Fazit: Man kann sagen, was man will, aber die Grausamen Töchter bannen, polarisieren und faszinieren – man kommt nicht mehr von Aranea weg, dem Sound, dem Konzept und der Melange aus dem Dreck vergangener Kulturen, politisch-sozialer Satire und der erotischen Schneedecke, die kühl über allem liegt. Man zelebriert Gier, Geilheit und Egomanie, man bricht mit gesellschaftlichen Normen, Nacktheit und Triebe werden als Normalität verkauft, es wird mit Erwartungen, Grenzen und der Gürtellinie jongliert, was das Zeug hält – und darüber hinaus setzt die eigenwillige Sängerin auf ihr eigenes Ding, wenn es darum geht, der Gesellschaft mit dem Vorschlaghammer den individuellen Schwachsinn vorzuhalten.

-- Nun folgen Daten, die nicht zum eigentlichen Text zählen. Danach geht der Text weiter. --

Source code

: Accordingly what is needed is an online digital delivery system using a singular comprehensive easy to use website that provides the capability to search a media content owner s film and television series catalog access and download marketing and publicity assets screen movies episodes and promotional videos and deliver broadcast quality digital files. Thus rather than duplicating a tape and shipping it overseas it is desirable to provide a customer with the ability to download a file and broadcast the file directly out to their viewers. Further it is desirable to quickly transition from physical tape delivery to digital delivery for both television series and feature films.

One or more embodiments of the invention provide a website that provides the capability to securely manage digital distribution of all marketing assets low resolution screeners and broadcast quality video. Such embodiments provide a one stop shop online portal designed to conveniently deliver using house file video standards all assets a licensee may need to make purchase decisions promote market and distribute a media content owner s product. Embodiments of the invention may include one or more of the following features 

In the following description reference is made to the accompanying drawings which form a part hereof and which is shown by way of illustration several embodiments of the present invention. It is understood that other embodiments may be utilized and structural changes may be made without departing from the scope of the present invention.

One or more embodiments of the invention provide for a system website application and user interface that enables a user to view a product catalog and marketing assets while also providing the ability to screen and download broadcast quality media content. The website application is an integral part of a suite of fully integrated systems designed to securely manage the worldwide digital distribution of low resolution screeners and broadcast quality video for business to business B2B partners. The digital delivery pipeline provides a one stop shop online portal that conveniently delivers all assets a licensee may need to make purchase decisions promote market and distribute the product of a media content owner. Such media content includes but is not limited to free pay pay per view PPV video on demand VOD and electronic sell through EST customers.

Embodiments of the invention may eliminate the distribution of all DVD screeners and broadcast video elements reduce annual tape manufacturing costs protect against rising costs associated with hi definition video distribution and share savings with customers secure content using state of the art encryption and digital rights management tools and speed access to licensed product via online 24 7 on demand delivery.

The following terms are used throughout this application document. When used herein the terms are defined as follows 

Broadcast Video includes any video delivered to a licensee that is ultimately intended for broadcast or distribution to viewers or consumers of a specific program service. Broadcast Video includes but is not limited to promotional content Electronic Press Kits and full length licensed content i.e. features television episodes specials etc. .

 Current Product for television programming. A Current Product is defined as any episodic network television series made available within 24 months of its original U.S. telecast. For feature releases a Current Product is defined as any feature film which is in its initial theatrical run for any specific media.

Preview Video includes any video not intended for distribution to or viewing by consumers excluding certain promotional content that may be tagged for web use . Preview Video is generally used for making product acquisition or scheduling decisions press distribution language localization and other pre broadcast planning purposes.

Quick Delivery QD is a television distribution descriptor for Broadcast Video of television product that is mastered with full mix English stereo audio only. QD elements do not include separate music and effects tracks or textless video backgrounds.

Musikalisch intensiv, herausragend in Performance und Choreographie und keinesfalls nur ein Varieté, bei dem man hinguckt, weil man schockiert, angewidert oder aufgegeilt ist. Wer kommt, um nackte Haut zu sehen, hat das Konzept nicht begriffen. Die lahmen Vorgruppen kehren wir unter den Teppich – man freut sich schon jetzt auf den Januar im Oberhausener Helvete-Club.